Par ailleurs, le fait que dans l’indice américain des prix à la consommation (IPC) le coût du logement n’évolue que lentement implique qu’il se trouve souvent en retard par rapport à la dynamique effectivement observée sur les marchés de la location et de l’achat/vente de logements. Le recul de nombreux indicateurs incite à penser que le coût du logement va progressivement diminuer, mais cette évolution pourrait être lente. Par conséquent, on pourrait constater des différences significatives entre l’inflation américaine et l’inflation européenne, la première étant un peu moins volatile. De manière générale et comme en 2017 et 2018, l’inflation paraît correctement intégrée dans les prix.  Par conséquent, les obligations indexées sur l'inflation restent un bon outil de protection contre d’éventuelles hausses surprises de l’inflation.

Crédit: opportunités en Europe

Sur le front du crédit, les valorisations sont intéressantes dans tous les segments, du «investment grade» au haut-rendement en passant par les convertibles. En dépit du risque de récession, les différentiels de rendement sont devenus très attractifs. Et si nous faisons preuve d’une certaine prudence vis-à-vis du haut rendement, nous surpondérons les titres d’emprunt de qualité et adoptons une position neutre par rapport aux convertibles. Au vu de ses différentiels de rendement, le crédit européen offre d’excellentes opportunités. En revanche, aux Etats-Unis, nous privilégions une exposition exclusivement centrée sur les bons du Trésor.

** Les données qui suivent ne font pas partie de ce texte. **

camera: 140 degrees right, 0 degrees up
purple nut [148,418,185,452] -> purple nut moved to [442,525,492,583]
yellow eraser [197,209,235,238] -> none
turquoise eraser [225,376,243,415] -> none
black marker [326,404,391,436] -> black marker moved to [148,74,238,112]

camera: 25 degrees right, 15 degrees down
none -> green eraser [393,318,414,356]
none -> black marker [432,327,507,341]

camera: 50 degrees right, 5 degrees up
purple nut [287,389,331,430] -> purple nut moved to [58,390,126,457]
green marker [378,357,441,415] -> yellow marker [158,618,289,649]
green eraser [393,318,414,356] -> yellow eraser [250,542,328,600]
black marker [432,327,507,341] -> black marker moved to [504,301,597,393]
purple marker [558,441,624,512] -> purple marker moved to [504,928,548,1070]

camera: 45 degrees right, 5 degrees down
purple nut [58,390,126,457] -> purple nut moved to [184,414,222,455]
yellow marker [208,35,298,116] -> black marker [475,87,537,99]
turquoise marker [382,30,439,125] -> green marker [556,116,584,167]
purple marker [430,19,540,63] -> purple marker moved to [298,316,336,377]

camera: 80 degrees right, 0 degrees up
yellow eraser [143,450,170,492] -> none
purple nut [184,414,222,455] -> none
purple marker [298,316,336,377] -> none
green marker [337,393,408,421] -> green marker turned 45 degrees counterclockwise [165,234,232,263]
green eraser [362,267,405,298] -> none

Marchés émergents: de nombreux signaux positifs

Les perspectives des marchés émergents semblent particulièrement prometteuses, du fait que ces marchés bénéficient de plusieurs facteurs qui leur sont favorables en ce moment. Le ralentissement de la croissance au plan mondial et le recul de l’inflation seront positifs pour la duration. Le fait que la Fed ait clarifié ses intentions et que le durcissement de la politique monétaire devienne plus modéré devrait se traduire par une diminution de la volatilité sur les marchés. Par ailleurs, les valorisations des obligations émergentes paraissent très attrayantes, du moins en comparaison avec leurs moyennes historiques. Ceci est d’autant plus vrai que le portage, désormais confortable, représente un bon amortisseur pour leur performance totale. Enfin, les marchés des emprunts émergents étant peu fréquentés à l’heure actuelle, leur potentiel est d’autant plus important.

Bien évidemment, tout n’est pas rose et certains facteurs négatifs doivent également être pris en compte. Ainsi, le durcissement des conditions de financement sur les marchés développés pourrait avoir un impact négatif sur les investissements dans les marchés émergents et il serait d’autant plus marqué que les politiques budgétaires restent souples. Cependant, le resserrement des conditions financières approche de son maximum ce qui, historiquement, a toujours été un signal positif pour les emprunts émergents. Dans l’ensemble, les perspectives de la dette émergente en devises locales sont favorables et, en 2023, les marchés émergents sont susceptibles de devenir un pôle d’investissement intéressant.